Write out every record below exactly, leaving the pictures out.

━━━━━ Dataset

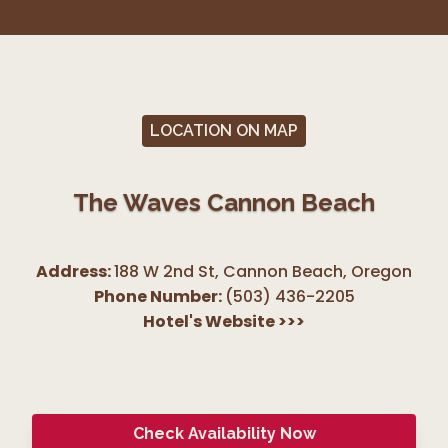
LOCATION ON MAP
The Waves Cannon Beach
Address:
188 W 2nd St, Cannon Beach
,
Oregon
Phone Number:
(503) 436-2205
Hotel's Website
>>>
Check Availability Now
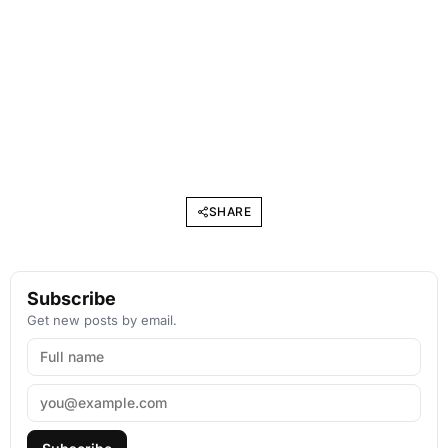
SHARE
Subscribe
Get new posts by email.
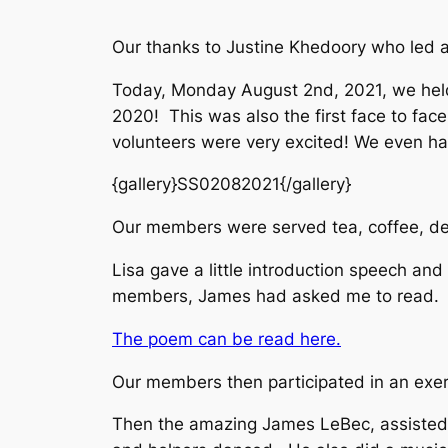
Our thanks to Justine Khedoory who led a
Today, Monday August 2nd, 2021, we held
2020! This was also the first face to fac
volunteers were very excited! We even ha
{gallery}SS02082021{/gallery}
Our members were served tea, coffee, deli
Lisa gave a little introduction speech a
members, James had asked me to read. I
The poem can be read here.
Our members then participated in an exer
Then the amazing James LeBec, assisted 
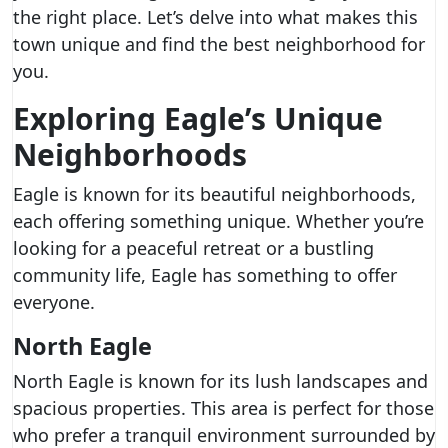
the right place. Let’s delve into what makes this
town unique and find the best neighborhood for
you.
Exploring Eagle’s Unique
Neighborhoods
Eagle is known for its beautiful neighborhoods,
each offering something unique. Whether you’re
looking for a peaceful retreat or a bustling
community life, Eagle has something to offer
everyone.
North Eagle
North Eagle is known for its lush landscapes and
spacious properties. This area is perfect for those
who prefer a tranquil environment surrounded by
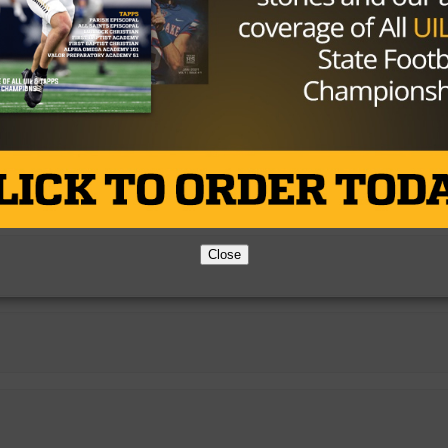
Close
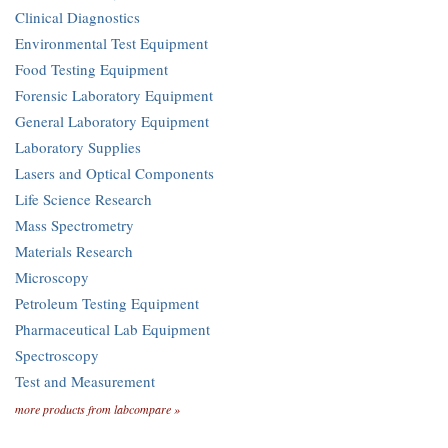
Clinical Diagnostics
Environmental Test Equipment
Food Testing Equipment
Forensic Laboratory Equipment
General Laboratory Equipment
Laboratory Supplies
Lasers and Optical Components
Life Science Research
Mass Spectrometry
Materials Research
Microscopy
Petroleum Testing Equipment
Pharmaceutical Lab Equipment
Spectroscopy
Test and Measurement
more products from labcompare »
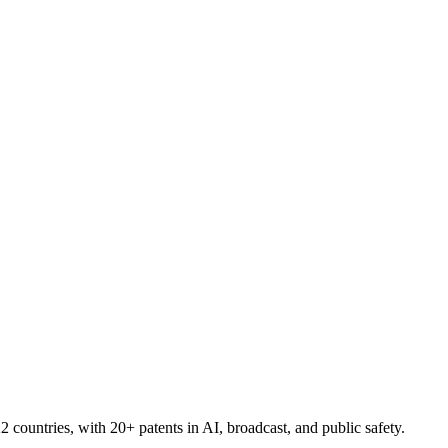
countries, with 20+ patents in AI, broadcast, and public safety.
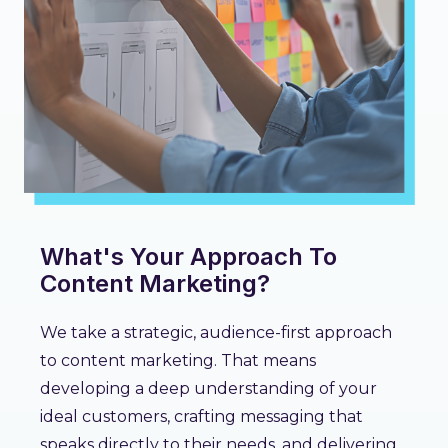
What's Your Approach To
Content Marketing?
We take a strategic, audience-first approach
to content marketing. That means
developing a deep understanding of your
ideal customers, crafting messaging that
speaks directly to their needs, and delivering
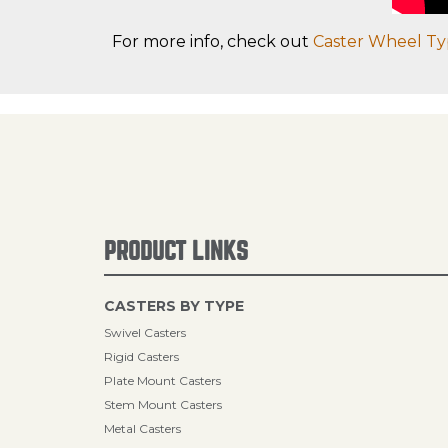
For more info, check out
Caster Wheel Ty
PRODUCT LINKS
CASTERS BY TYPE
Swivel Casters
Rigid Casters
Plate Mount Casters
Stem Mount Casters
Metal Casters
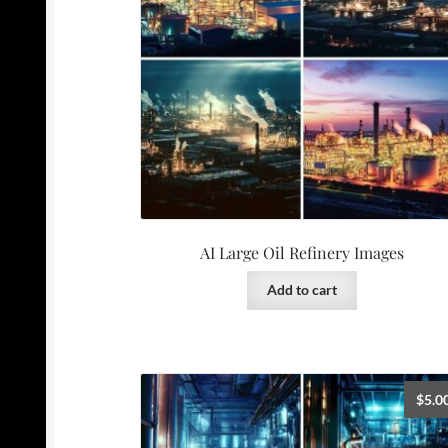
AI Large Oil Refinery Images
Add to cart
$
5.0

━━━━━━━━━━

Worked solution:
LOCATION ON MAP
The Waves Cannon Beach
Address:
188 W 2nd St, Cannon Beach
,
Oregon
Phone Number:
(503) 436-2205
Hotel's Website
>>>
Check Availability Now
SHARE
Subscribe
Get new posts by email.
Our thanks to Justine Khedoory who led a
Today, Monday August 2nd, 2021, we held
2020! This was also the first face to fac
volunteers were very excited! We even ha
{gallery}SS02082021{/gallery}
Our members were served tea, coffee, deli
Lisa gave a little introduction speech a
members, James had asked me to read. I
The poem can be read here.
Our members then participated in an exer
Then the amazing James LeBec, assisted 
the right place. Let’s delve into what makes this
town unique and find the best neighborhood for
you.
Exploring Eagle’s Unique
Neighborhoods
Eagle is known for its beautiful neighborhoods,
each offering something unique. Whether you’re
looking for a peaceful retreat or a bustling
community life, Eagle has something to offer
everyone.
North Eagle
North Eagle is known for its lush landscapes and
spacious properties. This area is perfect for those
who prefer a tranquil environment surrounded by
Close
Clinical Diagnostics
Environmental Test Equipment
Food Testing Equipment
Forensic Laboratory Equipment
General Laboratory Equipment
Laboratory Supplies
Lasers and Optical Components
Life Science Research
Mass Spectrometry
Materials Research
Microscopy
Petroleum Testing Equipment
Pharmaceutical Lab Equipment
Spectroscopy
Test and Measurement
more products from labcompare »
countries, with 20+ patents in AI, broadcast, and public safety.
What's Your Approach To
Content Marketing?
We take a strategic, audience-first approach
to content marketing. That means
developing a deep understanding of your
ideal customers, crafting messaging that
speaks directly to their needs, and delivering
For more info, check out
Caster Wheel Ty
PRODUCT LINKS
CASTERS BY TYPE
Swivel Casters
Rigid Casters
Plate Mount Casters
Stem Mount Casters
Metal Casters
AI Large Oil Refinery Images
Add to cart
$
5.0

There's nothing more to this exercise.